Atrakcji było co niemiara: schodziliśmy szybem 20 m pod ziemię by
tam popłynąć łódkami wąskim chodnikiem w półmroku. Po tych
atrakcjach udaliśmy się na kwatery i obiadokolację. Następnego dnia
po śniadaniu pojechaliśmy do Chorzowa i tutaj spotkała nas niemiła
niespodzianka - bardzo ulewny deszcz. Musieliśmy zmienić nieco
harmonogram wycieczki. Zamiast zwiedzania Obserwatorium
astronomicznego oglądaliśmy sztuczne niebo umieszczone pod
23-metrową kopułą która stanowiła olbrzymi ekran.

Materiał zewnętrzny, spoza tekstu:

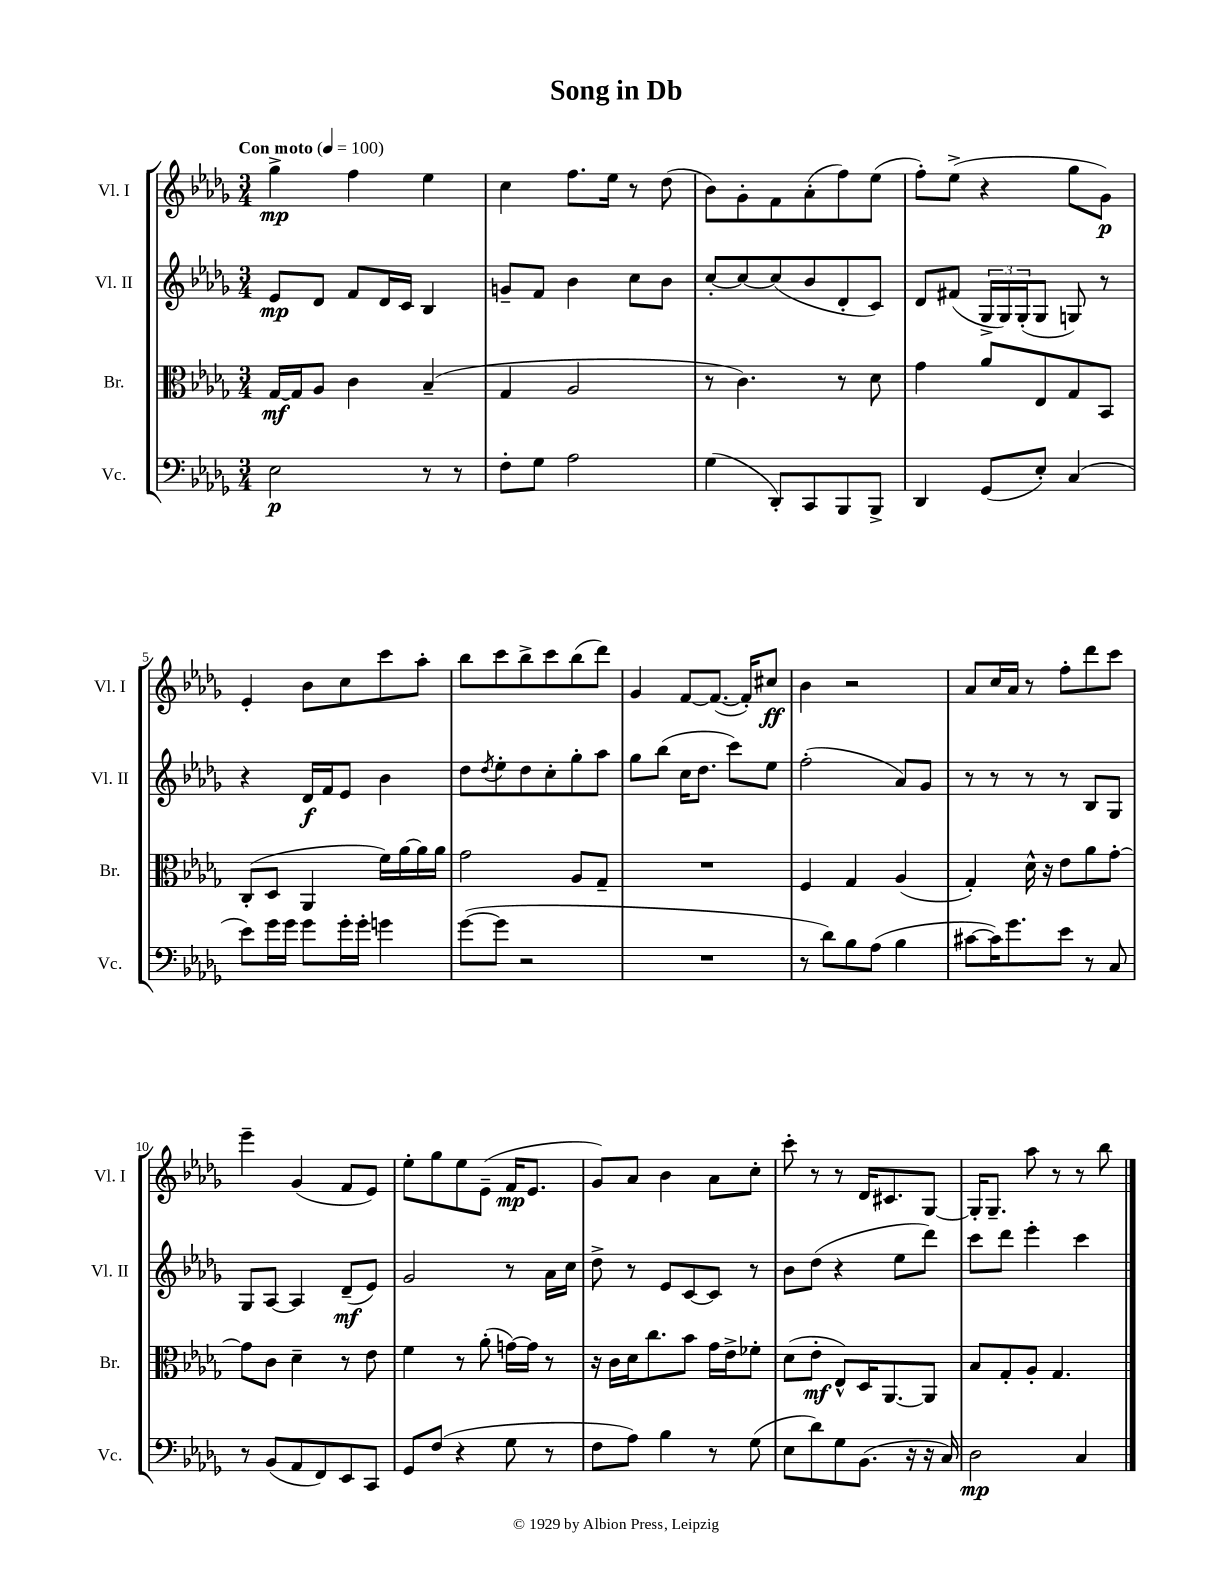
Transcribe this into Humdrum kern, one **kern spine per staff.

**kern	**dynam	**kern	**dynam	**kern	**dynam	**kern	**dynam
*part4	*part4	*part3	*part3	*part2	*part2	*part1	*part1
*staff4	*staff4	*staff3	*staff3	*staff2	*staff2	*staff1	*staff1
*I"Vc.	*	*I"Br.	*	*I"Vl. II	*	*I"Vl. I	*
*I'Vc.	*	*I'Br.	*	*I'Vl. II	*	*I'Vl. I	*
*clefF4	*	*clefC3	*	*clefG2	*	*clefG2	*
*k[b-e-a-d-g-]	*	*k[b-e-a-d-g-]	*	*k[b-e-a-d-g-]	*	*k[b-e-a-d-g-]	*
*M3/4	*	*M3/4	*	*M3/4	*	*M3/4	*
*MM100	*	*MM100	*	*MM100	*	*MM100	*
=1	=1	=1	=1	=1	=1	=1	=1
!	!	!	!	!	!	!LO:TX:a:B:t=Con moto	!
2E-\	p	[16G-/LL	mf	8e-/L	mp	4gg-^\	mp
.	.	16G-/J]	.	.	.	.	.
.	.	8A-/J	.	8d-/J	.	.	.
.	.	4c\	.	8f/L	.	4ff\	.
.	.	.	.	16d-/L	.	.	.
.	.	.	.	16c/JJ	.	.	.
8r	.	(4B-~/	.	4B-/	.	4ee-\	.
8r	.	.	.	.	.	.	.
=2	=2	=2	=2	=2	=2	=2	=2
8F'\L	.	4G-/	.	8gn~/L	.	4cc\	.
8G-\J	.	.	.	8f/J	.	.	.
2A-\	.	2A-/	.	4b-\	.	8.ff\L	.
.	.	.	.	.	.	16ee-\Jk	.
.	.	.	.	8cc\L	.	8r	.
.	.	.	.	8b-\J	.	(8dd-\	.
=3	=3	=3	=3	=3	=3	=3	=3
(4G-\	.	8r	.	[8cc'/L	.	8b-\L)	.
.	.	4.c\)	.	8cc/_	.	8g-'\	.
8DD-'/L)	.	.	.	(8cc/]	.	8f\	.
8CC/	.	.	.	8b-/	.	(8a-'\	.
8BBB-/	.	8r	.	8d-'/	.	8ff\)	.
8BBB-^/J	.	8d-\	.	8c/J)	.	(8ee-\J	.
=4	=4	=4	=4	=4	=4	=4	=4
4DD-/	.	4g-\	.	8d-/L	.	8ff'\L)	.
.	.	.	.	(8f#X/J	.	(8ee-^\J	.
(8GG-/L	.	8a-/L	.	24G-^/LL	.	4r	.
.	.	.	.	24G-/)	.	.	.
.	.	.	.	(24G-'/J	.	.	.
8E-'/J)	.	8E-/	.	8G-/J	.	.	.
(4C/	.	8G-/	.	8Gn/)	.	8gg-\L	.
.	.	8BB-/J	.	8r	.	8g-\J)	p
!!LO:LB:g=z
=5	=5	=5	=5	=5	=5	=5	=5
8e-\L)	.	(8C'/L	.	4r	.	4e-'/	.
16g-\L	.	8D-/J	.	.	.	.	.
16g-\JJ	.	.	.	.	.	.	.
8g-\L	.	4AA-/	.	16d-/LL	f	8b-\L	.
.	.	.	.	16f/J	.	.	.
16g-'\L	.	.	.	8e-/J	.	8cc\	.
16g-'\JJ	.	.	.	.	.	.	.
4gn\	.	16f\LL)	.	4b-\	.	8ccc\	.
.	.	[16a-\	.	.	.	.	.
.	.	16a-\]	.	.	.	8aa-'\J	.
.	.	16a-\JJ	.	.	.	.	.
=6	=6	=6	=6	=6	=6	=6	=6
([8g-\L	.	2g-\	.	8dd-\L	.	8bb-\L	.
.	.	.	.	8qdd-/	.	.	.
8g-\J]	.	.	.	8ee-'\	.	8ccc\	.
2r	.	.	.	8dd-\	.	8bb-^\	.
.	.	.	.	8cc'\	.	8ccc\	.
.	.	8A-/L	.	8gg-'\	.	(8bb-\	.
.	.	8G-~/J	.	8aa-\J	.	8ddd-\J)	.
=7	=7	=7	=7	=7	=7	=7	=7
2.r	.	2.r	.	8gg-\L	.	4g-/	.
.	.	.	.	(8bb-\J	.	.	.
.	.	.	.	16cc\KL	.	[8f/L	.
.	.	.	.	8.dd-\J	.	.	.
.	.	.	.	.	.	(8.f/J_	.
.	.	.	.	8ccc\L)	.	.	.
.	.	.	.	.	.	16f'/KL])	.
.	.	.	.	8ee-\J	.	8cc#X/J	ff
=8	=8	=8	=8	=8	=8	=8	=8
8r	.	4F/	.	(2ff'\	.	4b-\	.
8d-\L)	.	.	.	.	.	.	.
8B-\	.	4G-/	.	.	.	2r	.
(8A-\J	.	.	.	.	.	.	.
4B-\	.	(4A-/	.	8a-/L)	.	.	.
.	.	.	.	8g-/J	.	.	.
=9	=9	=9	=9	=9	=9	=9	=9
[8c#X\L	.	4G-'/)	.	8r	.	8a-/L	.
16c#\K])	.	.	.	8r	.	16cc/L	.
8.g-\	.	.	.	.	.	16a-/JJ	.
.	.	16d-^^\	.	8r	.	8r	.
.	.	16r	.	.	.	.	.
8e-\J	.	8e-\L	.	8r	.	8ff'\L	.
8r	.	8a-\	.	8B-/L	.	8ddd-\	.
8C/	.	[8g-'\J	.	8G-/J	.	8ccc\J	.
!!LO:LB:g=z
=10	=10	=10	=10	=10	=10	=10	=10
8r	.	8g-\L]	.	8G-/L	.	4eee-~\	.
(8BB-/L	.	8c\J	.	[8A-/J	.	.	.
8AA-/	.	4d-~\	.	4A-/]	.	(4g-/	.
8FF/)	.	.	.	.	.	.	.
8EE-/	.	8r	.	(8d-~/L	mf	8f/L	.
8CC/J	.	8e-\	.	8e-/J)	.	8e-/J)	.
=11	=11	=11	=11	=11	=11	=11	=11
8GG-/L	.	4f\	.	2g-/	.	8ee-'\L	.
(8F/J	.	.	.	.	.	8gg-\	.
4r	.	8r	.	.	.	8ee-\	.
.	.	(8a-'\	.	.	.	(8e-~\J	.
8G-\	.	[16gn\LL)	.	8r	.	16f/KL	mp
.	.	16g\JJ]	.	.	.	8.e-/J	.
8r	.	8r	.	16a-\LL	.	.	.
.	.	.	.	16cc\JJ	.	.	.
=12	=12	=12	=12	=12	=12	=12	=12
8F\L	.	16r	.	8dd-^\	.	8g-/L)	.
.	.	16c\LL	.	.	.	.	.
8A-\J)	.	16d-\J	.	8r	.	8a-/J	.
.	.	8.cc\	.	.	.	.	.
4B-\	.	.	.	8e-/L	.	4b-\	.
.	.	8b-\J	.	[8c/	.	.	.
8r	.	16g-\LL	.	8c/J]	.	8a-\L	.
.	.	16e-^\J	.	.	.	.	.
(8G-\	.	8f-X'\J	.	8r	.	8cc'\J	.
=13	=13	=13	=13	=13	=13	=13	=13
8E-\L	.	(8d-\L	.	8b-\L	.	8ccc'\	.
8d-\)	.	8e-'\J	mf	(8dd-\J	.	8r	.
8G-\	.	8E-^^/L)	.	4r	.	8r	.
(8.BB-\J	.	16D-/K	.	.	.	16d-/KL	.
.	.	[8.AA-/	.	.	.	8.c#X/	.
.	.	.	.	8ee-\L	.	.	.
16r	.	.	.	.	.	.	.
16r	.	8AA-/J]	.	8ddd-\J)	.	[8G-/J	.
16C/)	.	.	.	.	.	.	.
=14	=14	=14	=14	=14	=14	=14	=14
2D-\	mp	8B-/L	.	8ccc\L	.	16G-'/KL]	.
.	.	.	.	.	.	8.G-~/J	.
.	.	8G-'/	.	8ddd-\J	.	.	.
.	.	8A-'/J	.	4eee-'\	.	8aa-\	.
.	.	4.G-/	.	.	.	8r	.
4C/	.	.	.	4ccc\	.	8r	.
.	.	.	.	.	.	8bb-\	.
==	==	==	==	==	==	==	==
*-	*-	*-	*-	*-	*-	*-	*-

Następnie
wykorzystując chwilę bez deszczu udaliśmy się do Śląskiego ZOO.
Kulminacyjnym punktem naszej wycieczki miał być pobyt w wesołym
miasteczku - niestety z powodu złych warunków atmosferycznych Park
Rozrywki był nieczynny. Żal szybko minął po wizycie w McDonalds.
Późnym wieczorem zmęczeni ale bardzo zadowoleni przyjechaliśmy do
Krasnej.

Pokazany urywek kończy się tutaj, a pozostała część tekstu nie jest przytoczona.